Work required >>
For the data below, count the lines that have the string "Urothelial" and state that number by itself.

Given data >>
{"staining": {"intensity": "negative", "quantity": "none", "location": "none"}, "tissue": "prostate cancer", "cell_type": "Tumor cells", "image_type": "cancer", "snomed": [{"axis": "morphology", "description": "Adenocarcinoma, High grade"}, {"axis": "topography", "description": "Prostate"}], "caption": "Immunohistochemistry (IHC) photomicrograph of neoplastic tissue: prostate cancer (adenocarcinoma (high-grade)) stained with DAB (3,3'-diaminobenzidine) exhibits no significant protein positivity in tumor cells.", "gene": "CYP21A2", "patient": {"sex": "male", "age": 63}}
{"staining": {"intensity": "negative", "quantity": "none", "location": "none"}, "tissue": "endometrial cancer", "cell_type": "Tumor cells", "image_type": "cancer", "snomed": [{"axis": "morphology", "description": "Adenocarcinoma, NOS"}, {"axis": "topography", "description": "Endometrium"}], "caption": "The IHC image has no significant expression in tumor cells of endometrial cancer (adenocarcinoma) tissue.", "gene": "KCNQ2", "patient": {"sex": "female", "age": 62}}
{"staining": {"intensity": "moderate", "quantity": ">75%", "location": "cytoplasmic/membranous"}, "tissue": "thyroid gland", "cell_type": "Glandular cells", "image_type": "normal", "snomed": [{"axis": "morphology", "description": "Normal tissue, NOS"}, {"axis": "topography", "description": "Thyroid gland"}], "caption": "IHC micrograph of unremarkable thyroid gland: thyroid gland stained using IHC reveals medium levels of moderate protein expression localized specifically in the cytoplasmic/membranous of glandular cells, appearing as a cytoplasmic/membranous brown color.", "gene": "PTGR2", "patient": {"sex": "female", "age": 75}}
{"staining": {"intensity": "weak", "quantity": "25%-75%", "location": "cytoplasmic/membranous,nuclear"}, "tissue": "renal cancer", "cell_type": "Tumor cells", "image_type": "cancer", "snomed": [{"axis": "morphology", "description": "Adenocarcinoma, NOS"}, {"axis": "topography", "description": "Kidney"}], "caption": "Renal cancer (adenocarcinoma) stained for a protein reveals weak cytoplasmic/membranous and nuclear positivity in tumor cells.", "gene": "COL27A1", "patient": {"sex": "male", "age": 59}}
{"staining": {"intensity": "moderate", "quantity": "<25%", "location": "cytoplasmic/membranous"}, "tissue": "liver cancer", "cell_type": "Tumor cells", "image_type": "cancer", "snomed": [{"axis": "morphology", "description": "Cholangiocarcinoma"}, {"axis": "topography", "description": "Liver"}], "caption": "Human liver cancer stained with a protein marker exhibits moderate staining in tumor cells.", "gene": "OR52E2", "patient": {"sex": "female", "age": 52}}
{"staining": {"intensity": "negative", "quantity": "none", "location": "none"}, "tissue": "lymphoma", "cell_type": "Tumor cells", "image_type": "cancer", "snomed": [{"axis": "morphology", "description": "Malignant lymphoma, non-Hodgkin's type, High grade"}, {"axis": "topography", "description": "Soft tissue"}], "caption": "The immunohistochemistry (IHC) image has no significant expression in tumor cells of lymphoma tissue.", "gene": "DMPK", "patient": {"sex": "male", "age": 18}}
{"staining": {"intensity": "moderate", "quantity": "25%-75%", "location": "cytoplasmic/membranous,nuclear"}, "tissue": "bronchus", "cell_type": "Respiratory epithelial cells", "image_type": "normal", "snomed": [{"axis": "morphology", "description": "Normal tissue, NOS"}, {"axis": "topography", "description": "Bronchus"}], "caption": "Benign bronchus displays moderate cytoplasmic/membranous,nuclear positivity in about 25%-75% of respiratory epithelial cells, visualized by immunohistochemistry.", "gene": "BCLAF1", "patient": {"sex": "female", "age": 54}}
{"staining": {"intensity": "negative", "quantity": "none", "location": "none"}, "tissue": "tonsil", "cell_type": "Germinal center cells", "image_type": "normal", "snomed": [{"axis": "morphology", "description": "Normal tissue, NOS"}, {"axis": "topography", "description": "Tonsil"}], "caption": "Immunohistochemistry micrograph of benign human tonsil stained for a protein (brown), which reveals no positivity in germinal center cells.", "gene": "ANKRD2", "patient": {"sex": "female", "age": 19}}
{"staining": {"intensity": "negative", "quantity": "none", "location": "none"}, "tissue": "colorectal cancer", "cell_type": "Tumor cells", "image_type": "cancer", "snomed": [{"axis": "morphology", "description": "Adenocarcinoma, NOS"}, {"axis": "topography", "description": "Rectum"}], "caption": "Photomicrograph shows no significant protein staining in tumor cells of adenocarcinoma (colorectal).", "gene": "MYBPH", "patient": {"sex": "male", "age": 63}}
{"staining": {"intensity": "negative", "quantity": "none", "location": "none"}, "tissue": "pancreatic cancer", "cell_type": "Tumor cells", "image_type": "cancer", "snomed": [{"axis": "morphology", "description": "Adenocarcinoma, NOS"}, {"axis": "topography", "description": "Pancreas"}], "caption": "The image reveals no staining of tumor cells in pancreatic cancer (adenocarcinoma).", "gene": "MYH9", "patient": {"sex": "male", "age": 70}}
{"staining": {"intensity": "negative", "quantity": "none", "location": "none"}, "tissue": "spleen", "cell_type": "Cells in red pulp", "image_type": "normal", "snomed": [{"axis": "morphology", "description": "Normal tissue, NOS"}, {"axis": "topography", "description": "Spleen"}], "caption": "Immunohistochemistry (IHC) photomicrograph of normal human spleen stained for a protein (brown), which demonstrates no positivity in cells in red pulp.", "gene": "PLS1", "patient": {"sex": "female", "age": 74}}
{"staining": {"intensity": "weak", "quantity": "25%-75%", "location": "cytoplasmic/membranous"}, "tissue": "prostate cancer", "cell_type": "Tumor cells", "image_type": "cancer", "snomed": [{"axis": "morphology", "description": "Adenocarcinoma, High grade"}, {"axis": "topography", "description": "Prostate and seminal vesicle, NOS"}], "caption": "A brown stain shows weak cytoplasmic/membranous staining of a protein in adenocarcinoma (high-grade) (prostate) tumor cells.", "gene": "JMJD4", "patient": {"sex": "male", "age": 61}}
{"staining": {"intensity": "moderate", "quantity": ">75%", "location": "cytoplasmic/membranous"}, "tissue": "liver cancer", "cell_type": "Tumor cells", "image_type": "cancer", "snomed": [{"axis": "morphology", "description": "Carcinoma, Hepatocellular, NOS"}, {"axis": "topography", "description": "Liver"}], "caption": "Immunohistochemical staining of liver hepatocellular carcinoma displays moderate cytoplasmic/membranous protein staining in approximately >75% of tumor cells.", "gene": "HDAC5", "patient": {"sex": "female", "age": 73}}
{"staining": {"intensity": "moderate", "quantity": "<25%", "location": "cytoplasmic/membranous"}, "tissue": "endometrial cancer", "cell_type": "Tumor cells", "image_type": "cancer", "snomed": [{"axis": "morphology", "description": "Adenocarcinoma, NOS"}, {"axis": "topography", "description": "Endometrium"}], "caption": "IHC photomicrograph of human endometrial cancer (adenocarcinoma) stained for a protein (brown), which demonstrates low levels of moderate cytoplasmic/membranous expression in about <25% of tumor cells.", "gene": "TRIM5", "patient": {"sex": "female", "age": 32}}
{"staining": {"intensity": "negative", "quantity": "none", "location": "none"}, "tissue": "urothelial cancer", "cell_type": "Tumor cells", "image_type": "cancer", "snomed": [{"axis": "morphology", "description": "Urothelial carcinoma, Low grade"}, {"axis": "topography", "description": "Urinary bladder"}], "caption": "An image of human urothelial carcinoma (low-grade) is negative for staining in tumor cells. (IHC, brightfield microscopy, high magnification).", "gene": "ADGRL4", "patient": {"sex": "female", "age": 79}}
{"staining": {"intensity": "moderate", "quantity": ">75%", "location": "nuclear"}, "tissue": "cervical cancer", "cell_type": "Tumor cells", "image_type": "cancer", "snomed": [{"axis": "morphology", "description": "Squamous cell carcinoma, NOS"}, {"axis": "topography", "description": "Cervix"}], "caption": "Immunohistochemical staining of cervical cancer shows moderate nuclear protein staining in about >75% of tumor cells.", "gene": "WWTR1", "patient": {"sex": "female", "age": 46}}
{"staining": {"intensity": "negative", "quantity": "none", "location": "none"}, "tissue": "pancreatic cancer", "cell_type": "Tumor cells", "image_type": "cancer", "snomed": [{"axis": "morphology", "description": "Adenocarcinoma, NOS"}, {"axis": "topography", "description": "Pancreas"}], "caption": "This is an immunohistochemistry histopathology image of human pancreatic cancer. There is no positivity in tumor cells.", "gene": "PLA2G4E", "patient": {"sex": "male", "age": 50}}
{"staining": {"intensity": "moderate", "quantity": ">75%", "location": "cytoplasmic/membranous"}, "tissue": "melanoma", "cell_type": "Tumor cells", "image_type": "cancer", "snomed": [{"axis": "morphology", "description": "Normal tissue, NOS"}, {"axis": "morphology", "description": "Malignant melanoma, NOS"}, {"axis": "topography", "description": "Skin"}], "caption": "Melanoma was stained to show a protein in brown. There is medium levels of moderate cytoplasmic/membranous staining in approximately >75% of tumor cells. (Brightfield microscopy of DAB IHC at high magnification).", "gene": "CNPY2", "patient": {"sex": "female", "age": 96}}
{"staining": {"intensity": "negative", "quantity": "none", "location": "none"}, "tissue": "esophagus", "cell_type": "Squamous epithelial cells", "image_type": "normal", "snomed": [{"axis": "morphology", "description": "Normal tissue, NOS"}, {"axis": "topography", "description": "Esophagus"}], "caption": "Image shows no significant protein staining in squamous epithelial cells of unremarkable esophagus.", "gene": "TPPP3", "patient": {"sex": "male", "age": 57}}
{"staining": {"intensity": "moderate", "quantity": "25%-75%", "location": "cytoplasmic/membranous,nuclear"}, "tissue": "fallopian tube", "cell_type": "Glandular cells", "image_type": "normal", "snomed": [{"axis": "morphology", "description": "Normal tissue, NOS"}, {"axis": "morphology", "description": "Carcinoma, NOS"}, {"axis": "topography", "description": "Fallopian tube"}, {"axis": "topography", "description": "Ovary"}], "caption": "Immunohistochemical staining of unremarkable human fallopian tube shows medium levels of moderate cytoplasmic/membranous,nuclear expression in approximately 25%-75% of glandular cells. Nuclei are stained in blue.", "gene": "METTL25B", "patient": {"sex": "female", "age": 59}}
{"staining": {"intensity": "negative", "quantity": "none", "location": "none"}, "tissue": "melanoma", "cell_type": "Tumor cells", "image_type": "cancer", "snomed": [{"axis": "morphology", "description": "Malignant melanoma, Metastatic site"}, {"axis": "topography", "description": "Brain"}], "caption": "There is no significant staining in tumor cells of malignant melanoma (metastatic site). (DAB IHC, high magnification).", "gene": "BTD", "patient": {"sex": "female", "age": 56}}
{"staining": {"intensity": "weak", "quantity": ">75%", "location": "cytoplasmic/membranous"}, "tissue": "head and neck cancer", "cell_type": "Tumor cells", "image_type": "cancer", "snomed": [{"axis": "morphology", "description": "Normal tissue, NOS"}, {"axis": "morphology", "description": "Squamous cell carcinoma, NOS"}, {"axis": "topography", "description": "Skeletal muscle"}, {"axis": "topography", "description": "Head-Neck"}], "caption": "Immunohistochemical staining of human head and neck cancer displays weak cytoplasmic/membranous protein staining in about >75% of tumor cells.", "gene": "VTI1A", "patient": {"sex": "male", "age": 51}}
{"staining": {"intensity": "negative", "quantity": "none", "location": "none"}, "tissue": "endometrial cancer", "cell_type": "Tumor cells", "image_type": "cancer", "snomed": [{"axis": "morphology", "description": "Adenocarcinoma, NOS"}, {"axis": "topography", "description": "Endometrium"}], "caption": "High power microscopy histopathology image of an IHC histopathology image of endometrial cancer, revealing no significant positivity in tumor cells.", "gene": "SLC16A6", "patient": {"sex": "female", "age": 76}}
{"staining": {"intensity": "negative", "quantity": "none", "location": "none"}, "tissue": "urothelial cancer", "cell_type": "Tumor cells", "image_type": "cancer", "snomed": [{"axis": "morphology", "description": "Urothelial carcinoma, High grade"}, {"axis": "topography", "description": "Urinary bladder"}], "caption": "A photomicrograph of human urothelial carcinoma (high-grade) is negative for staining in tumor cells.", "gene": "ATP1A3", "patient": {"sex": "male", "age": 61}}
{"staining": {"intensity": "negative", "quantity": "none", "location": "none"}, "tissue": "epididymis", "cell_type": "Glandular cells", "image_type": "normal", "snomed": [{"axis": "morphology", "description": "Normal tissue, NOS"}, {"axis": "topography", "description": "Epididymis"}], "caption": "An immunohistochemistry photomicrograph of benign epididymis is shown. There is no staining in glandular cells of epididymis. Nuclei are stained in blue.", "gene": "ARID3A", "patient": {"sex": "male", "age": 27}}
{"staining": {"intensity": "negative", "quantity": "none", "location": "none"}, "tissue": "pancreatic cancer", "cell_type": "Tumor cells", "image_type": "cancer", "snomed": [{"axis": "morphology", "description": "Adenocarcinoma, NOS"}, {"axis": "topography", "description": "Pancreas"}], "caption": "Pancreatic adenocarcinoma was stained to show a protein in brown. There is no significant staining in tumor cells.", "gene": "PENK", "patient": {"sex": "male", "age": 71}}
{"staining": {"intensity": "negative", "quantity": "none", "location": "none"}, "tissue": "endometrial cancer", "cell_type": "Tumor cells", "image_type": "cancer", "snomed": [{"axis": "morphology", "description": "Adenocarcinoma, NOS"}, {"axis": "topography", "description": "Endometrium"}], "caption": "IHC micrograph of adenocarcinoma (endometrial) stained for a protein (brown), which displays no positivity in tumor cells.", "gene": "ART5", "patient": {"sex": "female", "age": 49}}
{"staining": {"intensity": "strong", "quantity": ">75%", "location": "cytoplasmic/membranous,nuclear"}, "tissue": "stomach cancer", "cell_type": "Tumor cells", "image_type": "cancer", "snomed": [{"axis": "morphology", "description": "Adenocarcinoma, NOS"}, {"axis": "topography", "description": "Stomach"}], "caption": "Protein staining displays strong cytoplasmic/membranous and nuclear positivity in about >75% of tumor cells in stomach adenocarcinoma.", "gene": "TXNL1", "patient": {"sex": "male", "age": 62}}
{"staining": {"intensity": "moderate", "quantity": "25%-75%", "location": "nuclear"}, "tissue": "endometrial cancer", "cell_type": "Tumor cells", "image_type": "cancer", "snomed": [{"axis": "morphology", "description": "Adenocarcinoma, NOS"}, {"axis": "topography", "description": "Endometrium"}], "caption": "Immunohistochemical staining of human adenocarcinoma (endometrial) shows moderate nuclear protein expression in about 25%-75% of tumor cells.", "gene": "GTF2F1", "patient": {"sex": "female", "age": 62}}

Exercise answer >>
2